The sound echoed against the old walls.
He didn’t flinch.
“I do see you.”
“No, you see what you want. You see some dramatic version of me that needs saving.”
“I never said you needed saving.”
“You act like it!”
“I act like I care!”
“I don’t want you to care!”
The room went quiet after that.
My chest was heaving.
His eyes were searching.
Dangerously close to understanding.
“You sing like you’re trying to breathe,” he said softly.
I stepped back as if he’d touched me.
“Get out.”
“Yemisi—”
“GET OUT!”
My voice cracked.
And that—
That was worse than the shouting.
For one second, something vulnerable slipped through.
And he saw it.
He saw it.
His expression shifted.
Not anger.
Not pity.
Something heavier.
He walked toward the door slowly.
Before leaving, he paused.
“You don’t have to be perfect in an empty room,” he said quietly.
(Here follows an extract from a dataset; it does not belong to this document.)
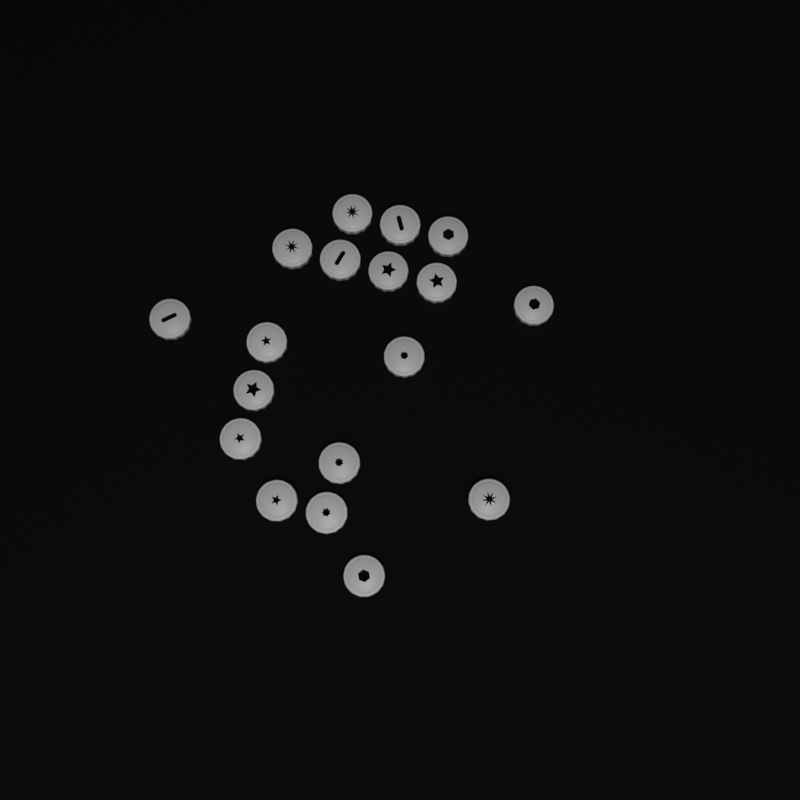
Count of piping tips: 18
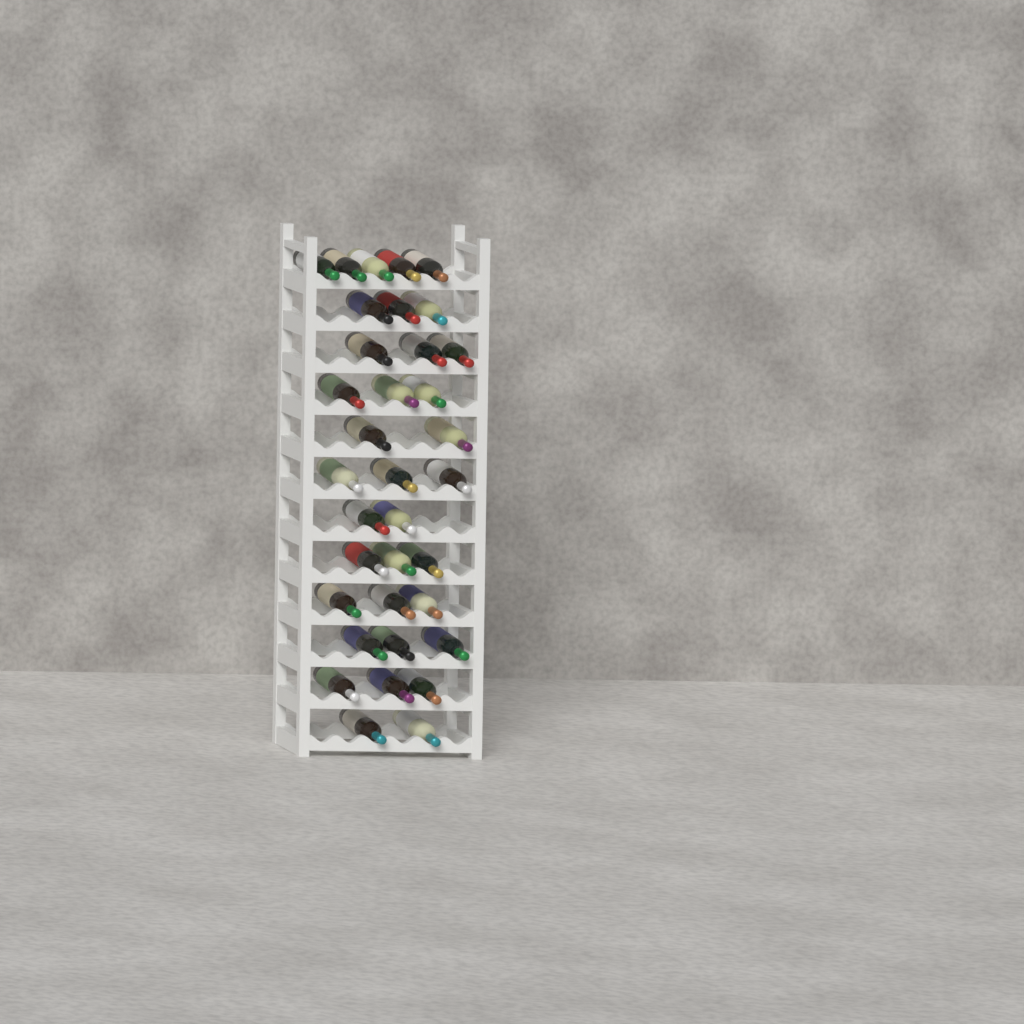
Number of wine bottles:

The door closed behind him.
I stood there alone.
The piano keys still warm under my fingers.
My throat tight.
I swallowed hard.
Then I sat back down.
Pressed one key.
It sounded wrong.
Off-key.
Like me.
And for the first time—
I let myself cry.
Not loud.
Not dramatic.
Just quiet tears in a room no one visits.
Because some girls aren’t allowed to fall apart in public.
So they break in places no one thinks to look.